1. Field of the Disclosure
The present disclosure is related to both logging-while-drilling (LWD) and wireline-logging (WL). In particular, the present disclosure is an apparatus and a method for imaging electrical properties surrounding a borehole having a non-conductive mud therein during or after the drilling.
2. Background of the Art
Electrical logging is well known and various devices and various techniques have been described for this purpose. Broadly speaking, there are two categories of devices used in electrical logging devices. In the first category, inject electrodes (current source or voltage source) are used in conjunction with receiver electrode(s) to measure either voltage difference between two electrodes or electric current that flows through a receiver electrode, earth formation to a return electrode in the tool. In the second category, an antenna (coils) with a current source within the measuring instrument induces eddy current within the earth formation. The induced current generates signals that can be detected using either the same antenna or a separate receiver antenna. The present disclosure belongs to the second category.
Techniques for investigating the earth formation with arrays of induction coils have been proposed. U.S. Pat. No. 6,957,708 to Chemali et al., assigned to Baker Hughes Incorporated, is a method and apparatus for determining an electrical property of a formation surrounding a borehole with a measuring-while drilling device. An antenna configuration is disposed along the outer face of an extendable stabilizer joined to a rotatable drill collar. Typically, two receivers and two transmitters are space along the longitudinal axis of the drill collar, with the two receivers spaced symmetrically in between the two transmitters. Alternatively, receivers and transmitters can be spaced along the circumference, possibly over multiple stabilizers.

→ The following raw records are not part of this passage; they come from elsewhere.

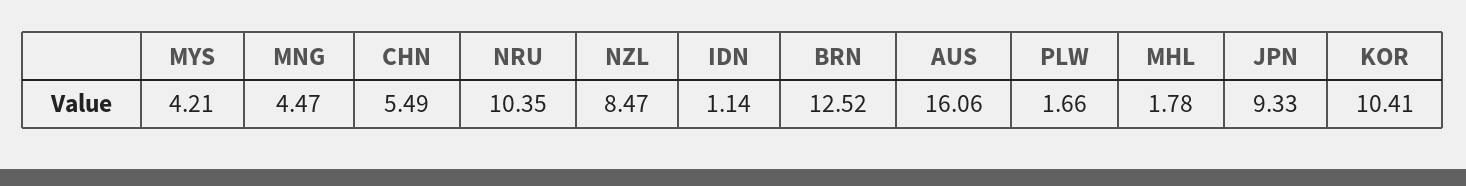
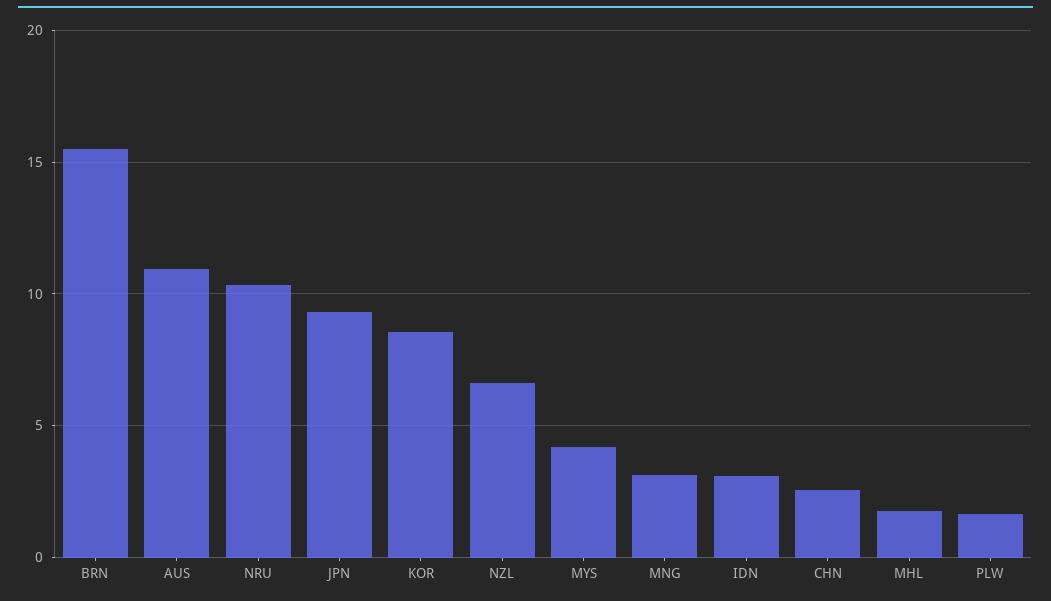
MNG: 4.47 -> 3
CHN: 5.49 -> 2.5
NZL: 8.47 -> 6.5
IDN: 1.14 -> 3
BRN: 12.52 -> 15.5
AUS: 16.06 -> 11
KOR: 10.41 -> 8.5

U.S. Pat. No. 4,780,678 to Kleinberg et al., assigned to Schlumberger Technology Corporation, provides a wall-engaging apparatus for microinductively investigating a characteristic of an earth formation traversed by a borehole. In one aspect, an antenna set includes first, second and third antenna elements. The second and third elements, being structurally identical but differentially coupled, are positioned in electromagnetic symmetry about the first antenna element. Either the first antenna element or the differentially coupled second and third antenna elements may be energized by suitable circuits, while the other is coupled to circuits for receiving signals indicative of a set characteristic. As noted in U.S. Pat. No. 7,073,609 to Tabanou et al., having common ownership with Kleinberg and also assigned to Schlumberger Technology Corporation, the apparatus of Kleinberg et al. uses a differential induction coil system that responds primarily to contrast in resistivity between adjacent layers. As such, this tool has the capability to measure formation dip in oil-based mud, but it has no imaging capability.
U.S. Pat. No. 4,980,642 to Rodney is directed to a system, apparatus and methods for determining influx of formation fluids into a well borehole during drilling. The methods of Rodney include determining the dielectric constant and/or conductivity of the fluid in the annulus about a drill pipe in a well borehole, comparing the determined dielectric constant and/or conductivity to a reference value and inferring that influx has occurred when the difference between the dielectric constant and/or conductivity and the reference value is greater than a predetermined limit. The dielectric constant and/or conductivity is determined by transmitting electromagnetic energy between about 10 KHz and about 10 GHz through the fluid in the annulus about the drill pipe from a transmitter located in the drill pipe section, receiving a portion of that energy which has traveled through the fluid but not through the surrounding formation in a receiver located in the drill pipe, and determining the dielectric constant and/or conductivity as a function of at least one of the phase and the amplitude of the received energy.
Non-conductive mud is commonly used in wellbore drilling and its presence in the wellbore presents difficulties for wellbore imaging. The present disclosure addresses these issues.